**SHORT EXERCISE:**
Please repeat, word for word, the stretch of lines from the one containing "catalogue / barcode: US 1340692" through the last line.

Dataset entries
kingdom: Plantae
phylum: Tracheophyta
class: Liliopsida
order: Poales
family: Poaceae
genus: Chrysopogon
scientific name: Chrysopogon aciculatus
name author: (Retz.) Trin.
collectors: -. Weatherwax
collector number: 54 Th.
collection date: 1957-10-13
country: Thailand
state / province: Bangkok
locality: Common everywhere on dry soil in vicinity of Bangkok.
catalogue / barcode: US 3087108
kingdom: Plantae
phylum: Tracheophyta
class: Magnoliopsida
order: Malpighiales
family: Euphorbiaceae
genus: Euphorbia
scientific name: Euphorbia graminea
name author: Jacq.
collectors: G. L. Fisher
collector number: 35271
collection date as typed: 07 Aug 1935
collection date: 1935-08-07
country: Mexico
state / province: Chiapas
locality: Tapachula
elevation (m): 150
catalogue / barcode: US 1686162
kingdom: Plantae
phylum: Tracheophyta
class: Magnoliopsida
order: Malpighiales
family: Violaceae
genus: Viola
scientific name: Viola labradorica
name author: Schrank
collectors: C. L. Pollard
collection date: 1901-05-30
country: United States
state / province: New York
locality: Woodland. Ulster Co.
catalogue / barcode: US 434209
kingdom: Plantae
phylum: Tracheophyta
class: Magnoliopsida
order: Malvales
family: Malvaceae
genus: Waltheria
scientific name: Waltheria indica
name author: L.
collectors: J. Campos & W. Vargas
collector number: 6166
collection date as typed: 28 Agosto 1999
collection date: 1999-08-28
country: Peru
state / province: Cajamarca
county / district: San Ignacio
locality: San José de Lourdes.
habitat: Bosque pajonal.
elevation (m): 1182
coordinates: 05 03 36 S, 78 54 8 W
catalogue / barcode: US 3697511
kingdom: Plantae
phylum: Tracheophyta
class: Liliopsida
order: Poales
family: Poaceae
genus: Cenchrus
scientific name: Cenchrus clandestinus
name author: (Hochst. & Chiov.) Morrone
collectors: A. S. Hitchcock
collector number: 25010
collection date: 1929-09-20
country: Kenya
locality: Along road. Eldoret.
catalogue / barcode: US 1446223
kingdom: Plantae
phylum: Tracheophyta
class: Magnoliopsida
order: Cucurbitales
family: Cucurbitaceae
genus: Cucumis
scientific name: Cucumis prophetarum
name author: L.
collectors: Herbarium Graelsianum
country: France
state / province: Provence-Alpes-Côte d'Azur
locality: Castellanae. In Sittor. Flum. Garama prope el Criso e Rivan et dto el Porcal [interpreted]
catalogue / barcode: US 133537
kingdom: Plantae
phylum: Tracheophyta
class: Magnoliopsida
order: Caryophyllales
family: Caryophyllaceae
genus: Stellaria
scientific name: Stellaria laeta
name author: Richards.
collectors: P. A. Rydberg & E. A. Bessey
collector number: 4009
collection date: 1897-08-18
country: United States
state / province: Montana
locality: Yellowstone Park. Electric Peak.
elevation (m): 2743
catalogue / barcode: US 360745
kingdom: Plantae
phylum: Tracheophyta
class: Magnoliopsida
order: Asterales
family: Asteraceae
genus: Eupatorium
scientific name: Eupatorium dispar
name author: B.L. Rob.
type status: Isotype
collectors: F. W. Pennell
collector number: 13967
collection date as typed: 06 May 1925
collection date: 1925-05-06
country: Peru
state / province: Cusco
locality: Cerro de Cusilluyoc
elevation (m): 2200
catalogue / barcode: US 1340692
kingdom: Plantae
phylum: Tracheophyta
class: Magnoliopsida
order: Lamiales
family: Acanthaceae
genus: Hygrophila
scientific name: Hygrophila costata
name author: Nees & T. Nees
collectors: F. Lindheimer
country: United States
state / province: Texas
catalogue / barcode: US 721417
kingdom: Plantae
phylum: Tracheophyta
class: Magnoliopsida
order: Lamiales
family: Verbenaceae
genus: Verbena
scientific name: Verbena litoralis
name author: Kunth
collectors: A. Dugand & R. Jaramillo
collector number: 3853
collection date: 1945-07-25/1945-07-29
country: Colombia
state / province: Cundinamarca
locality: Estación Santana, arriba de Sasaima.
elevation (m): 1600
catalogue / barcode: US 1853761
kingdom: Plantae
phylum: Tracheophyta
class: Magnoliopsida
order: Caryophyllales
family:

**SOLUTION:**
catalogue / barcode: US 1340692
kingdom: Plantae
phylum: Tracheophyta
class: Magnoliopsida
order: Lamiales
family: Acanthaceae
genus: Hygrophila
scientific name: Hygrophila costata
name author: Nees & T. Nees
collectors: F. Lindheimer
country: United States
state / province: Texas
catalogue / barcode: US 721417
kingdom: Plantae
phylum: Tracheophyta
class: Magnoliopsida
order: Lamiales
family: Verbenaceae
genus: Verbena
scientific name: Verbena litoralis
name author: Kunth
collectors: A. Dugand & R. Jaramillo
collector number: 3853
collection date: 1945-07-25/1945-07-29
country: Colombia
state / province: Cundinamarca
locality: Estación Santana, arriba de Sasaima.
elevation (m): 1600
catalogue / barcode: US 1853761
kingdom: Plantae
phylum: Tracheophyta
class: Magnoliopsida
order: Caryophyllales
family:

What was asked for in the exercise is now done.